|Today's adventure was the National Village Museum.
The Village Museum is an outdoor history museum. They collected homes from throughout Romania and moved them to this site just north of Bucharest. Most of the homes were from the 18th and 19th centuries. (This is similar to Sturbridge Village in Massachusetts, where they moved housed to form a museum.)
I started my journey today by taking the subway to the “Palace of the Parliament”. As I noted yesterday, this is the largest building in Europe and the 2nd largest in the world (2nd only to the Pentagon). I asked at the front desk of my hotel how to get there. Shortly after, another guest also asked how to get there. So, we decided to join forces in our search. The four of them were from Turkey (which is near Romania). We found the Metro station and then, with just a little effort, found the entrance for tours of the Palace.
Just as there are sections of the White House (in Washington) that are only used for special occasions and official state visits, the entire first floor of the Palace of the Parliament is unused most of the time. This section is open to tourists and is, perhaps, the most popular stop in Bucharest for tourists. I signed up for the “Basic” tour and a few add-ons. The building was designed during the communist era but was not completed until after the revolution in 1989. Since much of the original concept for the building was to demonstrate the power of the communist party, it was designed to be awe-inspiring. These designs were drastically reduced after the revolution. The result is a huge edifice that is very sparsely decorated, giving an overall feeling of despair. Just another enormous concrete building.
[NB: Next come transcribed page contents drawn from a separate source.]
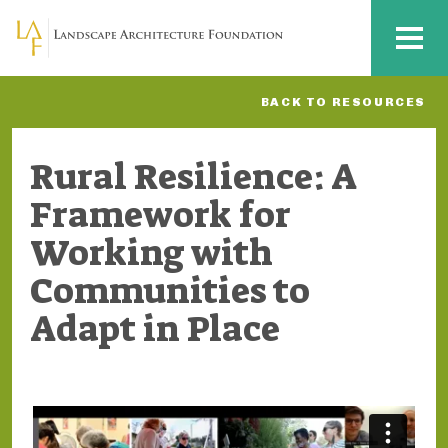
Skip to main content
MENU
BACK TO RESOURCES
Rural Resilience: A
Framework for
Working with
Communities to
Adapt in Place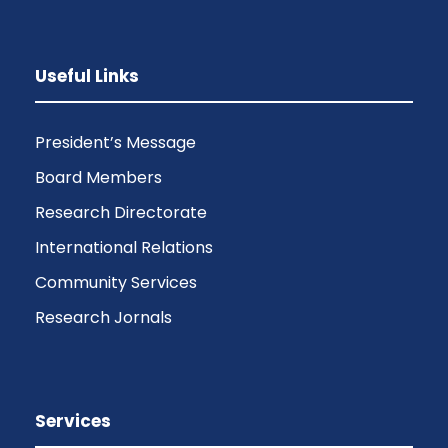
Useful Links
President’s Message
Board Members
Research Directorate
International Relations
Community Services
Research Jornals
Services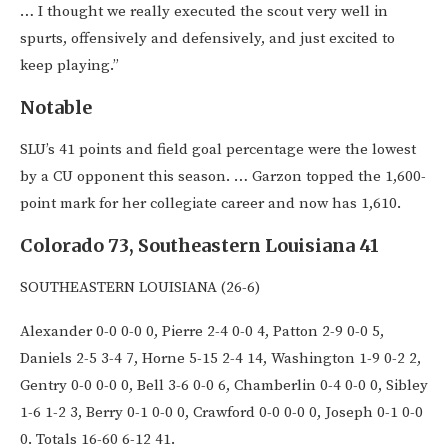
… I thought we really executed the scout very well in
spurts, offensively and defensively, and just excited to
keep playing.”
Notable
SLU’s 41 points and field goal percentage were the lowest
by a CU opponent this season. … Garzon topped the 1,600-
point mark for her collegiate career and now has 1,610.
Colorado 73, Southeastern Louisiana 41
SOUTHEASTERN LOUISIANA (26-6)
Alexander 0-0 0-0 0, Pierre 2-4 0-0 4, Patton 2-9 0-0 5,
Daniels 2-5 3-4 7, Horne 5-15 2-4 14, Washington 1-9 0-2 2,
Gentry 0-0 0-0 0, Bell 3-6 0-0 6, Chamberlin 0-4 0-0 0, Sibley
1-6 1-2 3, Berry 0-1 0-0 0, Crawford 0-0 0-0 0, Joseph 0-1 0-0
0. Totals 16-60 6-12 41.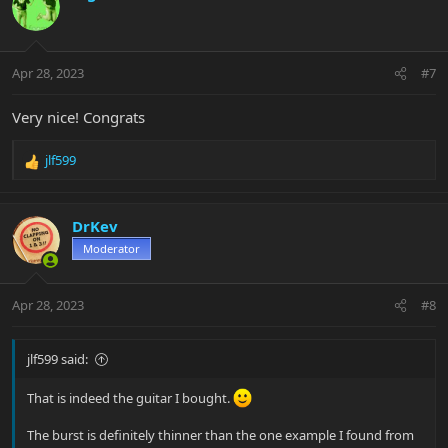
Apr 28, 2023
#7
Very nice! Congrats
jlf599
R
e
a
c
DrKev
t
Moderator
i
o
n
Apr 28, 2023
#8
s
:
jlf599 said:
That is indeed the guitar I bought.
The burst is definitely thinner than the one example I found from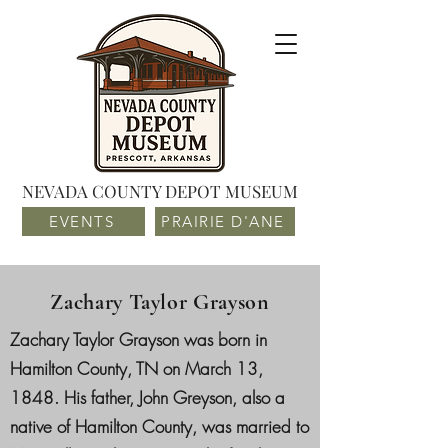
NEVADA COUNTY DEPOT MUSEUM
EVENTS
PRAIRIE D'ANE
Zachary Taylor Grayson
Zachary Taylor Grayson was born in
Hamilton County, TN on March 13,
1848. His father, John Greyson, also a
native of Hamilton County, was married to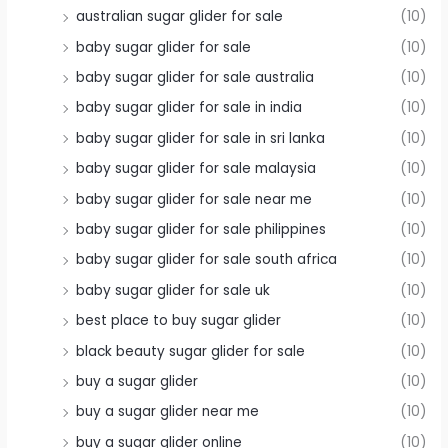
australian sugar glider for sale
(10)
baby sugar glider for sale
(10)
baby sugar glider for sale australia
(10)
baby sugar glider for sale in india
(10)
baby sugar glider for sale in sri lanka
(10)
baby sugar glider for sale malaysia
(10)
baby sugar glider for sale near me
(10)
baby sugar glider for sale philippines
(10)
baby sugar glider for sale south africa
(10)
baby sugar glider for sale uk
(10)
best place to buy sugar glider
(10)
black beauty sugar glider for sale
(10)
buy a sugar glider
(10)
buy a sugar glider near me
(10)
buy a sugar glider online
(10)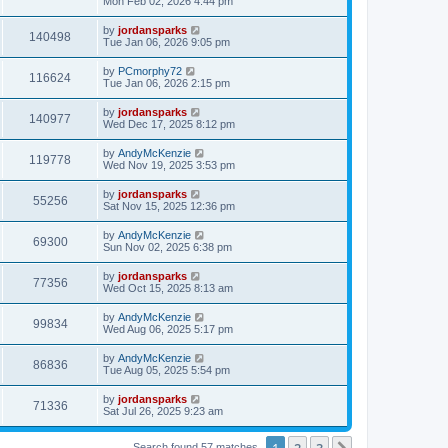
Mon Feb 02, 2026 4:44 pm
by
jordansparks
140498
Tue Jan 06, 2026 9:05 pm
by
PCmorphy72
116624
Tue Jan 06, 2026 2:15 pm
by
jordansparks
140977
Wed Dec 17, 2025 8:12 pm
by
AndyMcKenzie
119778
Wed Nov 19, 2025 3:53 pm
by
jordansparks
55256
Sat Nov 15, 2025 12:36 pm
by
AndyMcKenzie
69300
Sun Nov 02, 2025 6:38 pm
by
jordansparks
77356
Wed Oct 15, 2025 8:13 am
by
AndyMcKenzie
99834
Wed Aug 06, 2025 5:17 pm
by
AndyMcKenzie
86836
Tue Aug 05, 2025 5:54 pm
by
jordansparks
71336
Sat Jul 26, 2025 9:23 am
1
2
3
Search found 57 matches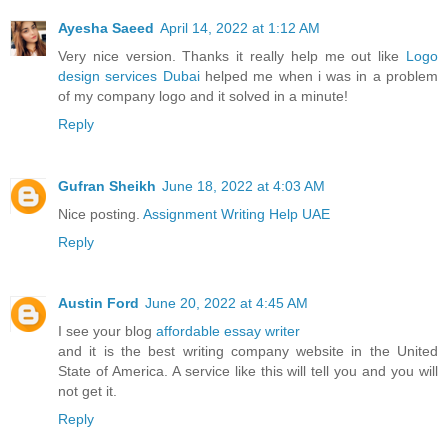
Ayesha Saeed
April 14, 2022 at 1:12 AM
Very nice version. Thanks it really help me out like
Logo
design services Dubai
helped me when i was in a problem
of my company logo and it solved in a minute!
Reply
Gufran Sheikh
June 18, 2022 at 4:03 AM
Nice posting.
Assignment Writing Help UAE
Reply
Austin Ford
June 20, 2022 at 4:45 AM
I see your blog
affordable essay writer
and it is the best writing company website in the United
State of America. A service like this will tell you and you will
not get it.
Reply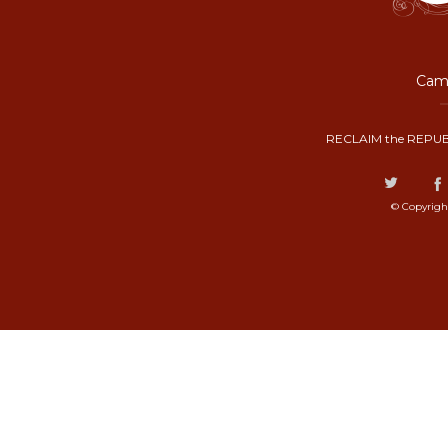
Camp
RECLAIM the REPUB
© Copyrigh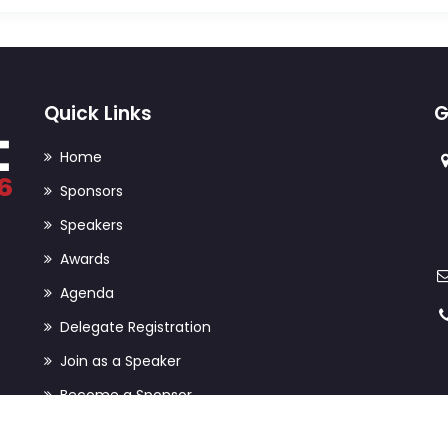
Quick Links
G
Home
Sponsors
Speakers
Awards
Agenda
Delegate Registration
Join as a Speaker
Become a Sponsor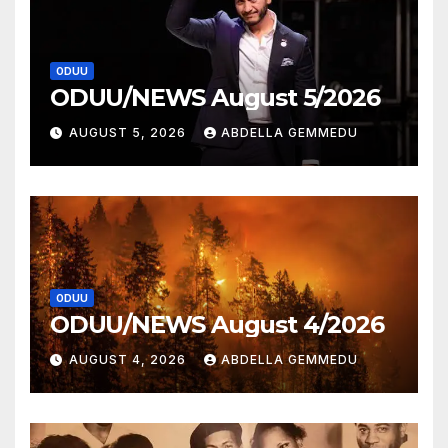
ODUU
ODUU/NEWS August 5/2026
AUGUST 5, 2026
ABDELLA GEMMEDU
ODUU
ODUU/NEWS August 4/2026
AUGUST 4, 2026
ABDELLA GEMMEDU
The rooms on the first floor are mostly conference rooms and meeting rooms. Each room is gigantic with high roofs. I'm told that the second floor is similar and is used for parliament meetings. The rooms above the second floor are mostly used for office space and are not open to the tour. The building is 10 stories above ground and an undisclosed number of stories below ground. (Rumor has it that there are more than 10 stories below ground, since it was built during the cold war.) Although it's a popular tour, there really wasn't much to see.
The big adventure for me today was the National Village Museum. I took the Metro to the stop where it should be but couldn't find it. There were no signs about it and no visual evidence. As I sat on a park bench trying to decide what to do, I was approached by a man in his 20s who seemed to be asking me for directions. Seeing my perplexed look, he switched to English and asked if I knew where the Village Museum was. I explained to him that I, too, was looking for it. As I had done earlier in the day, I joined this group and we searched for it together. One of them was able to get the directions on his cell phone and off we went.
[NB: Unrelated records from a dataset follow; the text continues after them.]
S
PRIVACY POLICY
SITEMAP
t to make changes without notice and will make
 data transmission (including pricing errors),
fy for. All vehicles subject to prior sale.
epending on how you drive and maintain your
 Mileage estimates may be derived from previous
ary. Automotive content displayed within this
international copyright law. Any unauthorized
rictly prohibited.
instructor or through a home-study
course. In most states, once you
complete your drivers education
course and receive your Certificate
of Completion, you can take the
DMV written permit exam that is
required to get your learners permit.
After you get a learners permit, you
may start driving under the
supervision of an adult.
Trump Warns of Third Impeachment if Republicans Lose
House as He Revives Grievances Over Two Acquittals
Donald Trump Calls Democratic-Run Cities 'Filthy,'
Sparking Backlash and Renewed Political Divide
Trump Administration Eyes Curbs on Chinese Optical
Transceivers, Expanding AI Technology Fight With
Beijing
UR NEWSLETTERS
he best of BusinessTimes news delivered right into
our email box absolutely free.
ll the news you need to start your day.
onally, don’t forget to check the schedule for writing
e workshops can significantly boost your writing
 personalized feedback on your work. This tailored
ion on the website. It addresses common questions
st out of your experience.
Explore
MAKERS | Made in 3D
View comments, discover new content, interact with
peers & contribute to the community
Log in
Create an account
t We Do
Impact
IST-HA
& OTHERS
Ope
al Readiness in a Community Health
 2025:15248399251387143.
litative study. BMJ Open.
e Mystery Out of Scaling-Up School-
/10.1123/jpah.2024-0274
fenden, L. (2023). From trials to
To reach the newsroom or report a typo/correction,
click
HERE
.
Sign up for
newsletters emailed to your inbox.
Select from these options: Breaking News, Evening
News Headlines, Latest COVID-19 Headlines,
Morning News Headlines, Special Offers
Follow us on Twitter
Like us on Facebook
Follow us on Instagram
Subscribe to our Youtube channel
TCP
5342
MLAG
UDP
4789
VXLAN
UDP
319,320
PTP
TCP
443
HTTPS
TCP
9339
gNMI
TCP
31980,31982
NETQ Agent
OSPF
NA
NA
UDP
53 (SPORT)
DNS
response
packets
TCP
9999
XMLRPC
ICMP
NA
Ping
I love open air museums and visit them whenever and wherever I can. This was no exception. There were dozens of buildings for all over Romania. But, only a few were open to see inside. It's possible that more of them are open in the summer, since it's now November. I found the homes to be very typical of similar homes that I have seen in other countries. The difference is that they were similar to much older homes in America. What was described as a 19th century home in Romania was very similar to exhibits of 18th century homes in America. The building housing my condo now was built around 1850 yet is far more modern in construction than the 1930s houses in this museum. The Industrial Revolution was underway in Rhode Island but it was not to reach Romania for many years.
Still it was fascinating to see all of the building gathered in this one place from all around Romania. I would recommend it to anyone as a must-see attraction.
Fortunately, I had decided to bring my walking stick today. The village paths were mostly made from paving stones. In addition, the weather was wet, not raining but thick fog. This made the trails uneven and slippery. There were stairs throughout the village. With the added stability of the walking stick, these were easy to navigate. I've also noticed that, when they see an old man with a cane, everyone is extra nice. I even had someone on the metro stand up and offering me his seat. I'm not sure that's ever happened to me in the U. S.. There are a few advantages to being old in a country where almost everyone is young!